Dr. Spring Cooper, professor at the CUNY Graduate School of Public Health and Health Policy, along with a PhD student, Ms. Liz Hayles, examined pertussis booster vaccination among women who were having babies in a public and private hospital in Sydney, Australia. The study was published in the Australian and New Zealand Journal of Obstetrics and Gynecology.
The study was implemented because there have been recent epidemics of pertussis in developed countries. This is problematic for infants too young to be fully vaccinated and who contract pertussis from household contacts. A strategy to protect young infants is cocooning, vaccinating everyone in contact with a yet-to-be fully vaccinated infant.
The researchers recruited postpartum women from two maternity hospitals (one public and one private) in Sydney, Australia. Participants completed a self-administered knowledge and attitudinal questionnaire based on Health Belief Model constructs.

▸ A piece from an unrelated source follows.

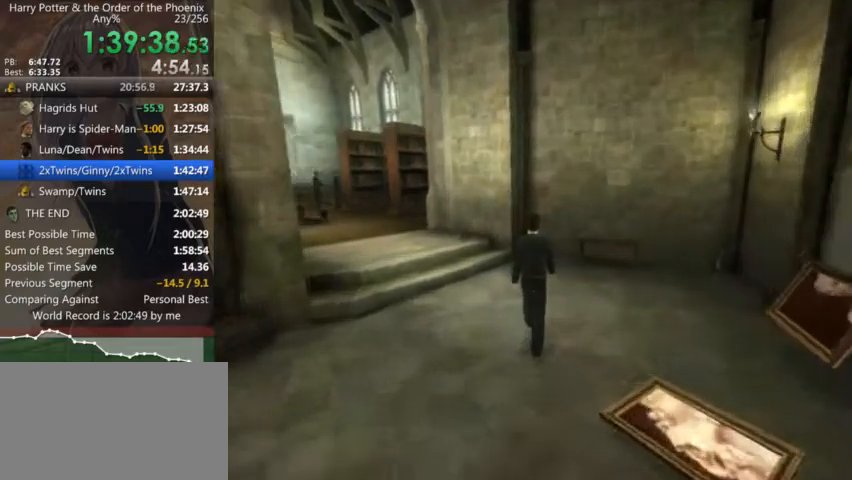
{"keys": [], "mouse": [], "events": []}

Vaccination rates were significantly higher among multiparous women, older women, those born in Australia, those who spoke English and women who delivered at the private hospital. Factors associated with prior vaccination include higher perceived severity of adult disease, reduced perception of susceptibility, higher belief in perceived vaccine benefits, and fewer perceived barriers.
At data collection only one in three postpartum participants was vaccinated against pertussis. This is insufficient coverage to protect newborns. The researchers concluded that practitioners are instrumental in raising awareness and addressing vaccine concerns. They recommended integrating vaccination into routine obstetric care, whether antenatally or postnatally, to minimize barriers.